Das ist arg komisch, evtl. hast du darin rumeditiert  :Very Happy: 

Kopiers einfach nochmal neu, speicher es ab. Dann kommt nur noch der Fehler mit dem "C99". Wenn du den Hinweis im Output anschaust, kannst du diesen Fehler aber leicht beheben. (gcc wie vorgeschlagen die Option mitgeben).

Das mit dem "n" ist weniger tragisch (nur unschön).

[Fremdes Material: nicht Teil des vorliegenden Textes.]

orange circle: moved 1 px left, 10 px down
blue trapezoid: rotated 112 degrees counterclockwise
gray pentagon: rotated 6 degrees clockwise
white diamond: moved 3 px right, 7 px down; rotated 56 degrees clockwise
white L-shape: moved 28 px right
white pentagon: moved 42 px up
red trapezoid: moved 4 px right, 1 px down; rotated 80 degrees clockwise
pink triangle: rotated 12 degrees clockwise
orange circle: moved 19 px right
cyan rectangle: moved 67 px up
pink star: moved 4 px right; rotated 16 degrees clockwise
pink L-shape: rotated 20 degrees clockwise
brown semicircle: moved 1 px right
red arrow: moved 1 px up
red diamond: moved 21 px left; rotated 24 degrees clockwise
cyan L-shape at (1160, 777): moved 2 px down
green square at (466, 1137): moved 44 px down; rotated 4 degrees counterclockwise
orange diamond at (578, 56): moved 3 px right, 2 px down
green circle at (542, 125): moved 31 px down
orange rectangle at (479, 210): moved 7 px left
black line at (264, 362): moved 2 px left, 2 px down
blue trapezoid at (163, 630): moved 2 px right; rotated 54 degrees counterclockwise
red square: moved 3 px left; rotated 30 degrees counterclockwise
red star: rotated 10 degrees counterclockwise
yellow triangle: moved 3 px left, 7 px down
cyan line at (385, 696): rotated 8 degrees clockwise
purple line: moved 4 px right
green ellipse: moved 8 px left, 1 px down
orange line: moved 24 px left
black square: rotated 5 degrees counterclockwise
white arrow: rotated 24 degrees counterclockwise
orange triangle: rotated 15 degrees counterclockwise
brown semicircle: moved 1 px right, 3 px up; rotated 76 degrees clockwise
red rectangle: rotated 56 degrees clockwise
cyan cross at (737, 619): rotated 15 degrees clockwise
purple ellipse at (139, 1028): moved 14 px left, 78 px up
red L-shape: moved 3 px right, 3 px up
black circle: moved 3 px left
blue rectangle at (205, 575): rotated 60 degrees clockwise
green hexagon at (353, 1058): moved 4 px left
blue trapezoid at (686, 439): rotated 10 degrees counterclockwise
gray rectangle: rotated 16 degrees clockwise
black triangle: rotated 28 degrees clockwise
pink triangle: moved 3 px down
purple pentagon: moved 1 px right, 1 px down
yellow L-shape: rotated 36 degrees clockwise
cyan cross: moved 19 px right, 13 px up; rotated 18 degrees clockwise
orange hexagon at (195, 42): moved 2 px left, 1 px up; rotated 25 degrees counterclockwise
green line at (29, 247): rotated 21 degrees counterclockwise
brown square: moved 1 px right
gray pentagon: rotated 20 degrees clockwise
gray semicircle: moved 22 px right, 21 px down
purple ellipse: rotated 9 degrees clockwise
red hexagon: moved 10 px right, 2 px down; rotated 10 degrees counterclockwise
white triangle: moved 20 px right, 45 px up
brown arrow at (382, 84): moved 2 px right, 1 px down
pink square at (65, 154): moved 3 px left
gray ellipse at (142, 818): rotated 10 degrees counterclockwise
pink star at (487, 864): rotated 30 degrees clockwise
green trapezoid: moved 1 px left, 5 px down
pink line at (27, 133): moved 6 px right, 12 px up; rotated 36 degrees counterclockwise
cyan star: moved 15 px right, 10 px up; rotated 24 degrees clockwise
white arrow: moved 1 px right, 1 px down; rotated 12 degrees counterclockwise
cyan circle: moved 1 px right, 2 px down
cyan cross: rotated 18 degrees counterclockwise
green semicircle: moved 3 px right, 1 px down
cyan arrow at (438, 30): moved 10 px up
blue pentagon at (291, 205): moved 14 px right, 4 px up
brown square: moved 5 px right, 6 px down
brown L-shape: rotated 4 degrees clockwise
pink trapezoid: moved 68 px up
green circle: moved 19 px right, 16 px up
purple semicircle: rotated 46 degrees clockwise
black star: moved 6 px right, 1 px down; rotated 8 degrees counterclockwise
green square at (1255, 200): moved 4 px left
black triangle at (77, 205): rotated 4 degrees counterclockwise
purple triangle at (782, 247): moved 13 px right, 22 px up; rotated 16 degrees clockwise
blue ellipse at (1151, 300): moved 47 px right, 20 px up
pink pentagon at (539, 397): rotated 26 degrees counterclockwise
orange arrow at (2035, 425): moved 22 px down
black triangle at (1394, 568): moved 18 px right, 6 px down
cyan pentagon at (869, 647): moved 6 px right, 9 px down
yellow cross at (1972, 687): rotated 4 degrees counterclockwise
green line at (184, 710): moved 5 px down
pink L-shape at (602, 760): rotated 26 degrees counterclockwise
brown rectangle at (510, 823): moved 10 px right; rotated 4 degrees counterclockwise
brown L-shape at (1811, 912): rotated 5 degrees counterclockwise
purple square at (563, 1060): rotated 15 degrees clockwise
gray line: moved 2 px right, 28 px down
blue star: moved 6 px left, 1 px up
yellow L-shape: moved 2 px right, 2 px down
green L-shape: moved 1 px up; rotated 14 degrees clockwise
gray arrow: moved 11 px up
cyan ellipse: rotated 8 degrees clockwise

Wenn du den Hinweis umsetzen willst, editiere nur manuell die "n"s in den printf-Aufrufen am Ende in ein "\n" - das ist die Escape-Sequenz für "neue Zeile".

----------

## flammenflitzer

olaf@flammenflitzer ~/Downloads/Input $ gcc inputdevice.c -o inputdevice

inputdevice.c: In Funktion »GetRelAxisInfo«:

inputdevice.c:29: Fehler: »for« loop initial declarations are only allowed in C99 mode

inputdevice.c:29: Anmerkung: use option -std=c99 or -std=gnu99 to compile your code

inputdevice.c: In Funktion »main«:

inputdevice.c:153: Fehler: »for« loop initial declarations are only allowed in C99 mode

olaf@flammenflitzer ~/Downloads/Input $ gcc inputdevice.c -std=c99 -o inputdevice

olaf@flammenflitzer ~/Downloads/Input $ /home/olaf/Downloads/Input/inputdevice

invalid amount of paramsno

----------

## franzf

 *flammenflitzer wrote:*   

> olaf@flammenflitzer ~/Downloads/Input $ /home/olaf/Downloads/Input/inputdevice
> 
> invalid amount of paramsno

 

Aufruf natürlich wie hier beschrieben mit dem device als Parameter.

----------

## flammenflitzer

olaf@flammenflitzer ~ $ /home/olaf/Downloads/Input/inputdevice  /dev/input/event4

evdev open: Permission denied

----------

## firefly

 *flammenflitzer wrote:*   

> olaf@flammenflitzer ~ $ /home/olaf/Downloads/Input/inputdevice  /dev/input/event4
> 
> evdev open: Permission denied

 

entweder das ganze als root starten oder die rechte des devices so anpassen, dass der benutzer lesend darauf zugreifen kann

----------

## flammenflitzer

Als root die gleiche Ausgabe.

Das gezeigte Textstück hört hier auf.